What is expected – From the data below, repeat exactly the lines from the line with "left elbow: (4, 101)" to the line with "left wrist: (848, 356)", both included.

Data for this task –
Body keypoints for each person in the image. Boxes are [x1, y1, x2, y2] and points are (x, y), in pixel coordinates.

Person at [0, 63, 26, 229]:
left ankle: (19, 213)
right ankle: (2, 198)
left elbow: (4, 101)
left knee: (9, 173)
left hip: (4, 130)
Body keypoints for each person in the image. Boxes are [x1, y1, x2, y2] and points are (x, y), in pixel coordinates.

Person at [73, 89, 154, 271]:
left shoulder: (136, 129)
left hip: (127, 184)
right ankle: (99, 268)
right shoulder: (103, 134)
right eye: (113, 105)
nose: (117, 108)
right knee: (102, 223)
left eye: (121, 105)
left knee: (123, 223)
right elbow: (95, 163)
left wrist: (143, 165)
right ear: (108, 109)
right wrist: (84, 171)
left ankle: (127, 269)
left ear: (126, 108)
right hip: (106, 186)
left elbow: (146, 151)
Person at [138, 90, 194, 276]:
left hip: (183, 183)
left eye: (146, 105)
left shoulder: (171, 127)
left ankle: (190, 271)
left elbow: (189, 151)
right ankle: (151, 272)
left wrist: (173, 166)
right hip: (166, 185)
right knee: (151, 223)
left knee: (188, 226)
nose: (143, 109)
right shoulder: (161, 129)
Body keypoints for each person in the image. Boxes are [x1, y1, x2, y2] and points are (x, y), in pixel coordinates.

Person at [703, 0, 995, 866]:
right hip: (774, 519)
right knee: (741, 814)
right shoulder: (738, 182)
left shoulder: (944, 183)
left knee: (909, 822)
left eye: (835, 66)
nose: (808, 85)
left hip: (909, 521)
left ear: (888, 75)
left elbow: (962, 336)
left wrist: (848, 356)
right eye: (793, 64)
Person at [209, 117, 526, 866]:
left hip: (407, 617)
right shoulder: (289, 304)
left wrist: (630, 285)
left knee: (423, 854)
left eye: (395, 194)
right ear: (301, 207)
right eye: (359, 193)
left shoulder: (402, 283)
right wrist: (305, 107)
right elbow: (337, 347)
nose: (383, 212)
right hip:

Completed exercise –
left elbow: (4, 101)
left knee: (9, 173)
left hip: (4, 130)
Body keypoints for each person in the image. Boxes are [x1, y1, x2, y2] and points are (x, y), in pixel coordinates.

Person at [73, 89, 154, 271]:
left shoulder: (136, 129)
left hip: (127, 184)
right ankle: (99, 268)
right shoulder: (103, 134)
right eye: (113, 105)
nose: (117, 108)
right knee: (102, 223)
left eye: (121, 105)
left knee: (123, 223)
right elbow: (95, 163)
left wrist: (143, 165)
right ear: (108, 109)
right wrist: (84, 171)
left ankle: (127, 269)
left ear: (126, 108)
right hip: (106, 186)
left elbow: (146, 151)
Person at [138, 90, 194, 276]:
left hip: (183, 183)
left eye: (146, 105)
left shoulder: (171, 127)
left ankle: (190, 271)
left elbow: (189, 151)
right ankle: (151, 272)
left wrist: (173, 166)
right hip: (166, 185)
right knee: (151, 223)
left knee: (188, 226)
nose: (143, 109)
right shoulder: (161, 129)
Body keypoints for each person in the image. Boxes are [x1, y1, x2, y2] and points are (x, y), in pixel coordinates.

Person at [703, 0, 995, 866]:
right hip: (774, 519)
right knee: (741, 814)
right shoulder: (738, 182)
left shoulder: (944, 183)
left knee: (909, 822)
left eye: (835, 66)
nose: (808, 85)
left hip: (909, 521)
left ear: (888, 75)
left elbow: (962, 336)
left wrist: (848, 356)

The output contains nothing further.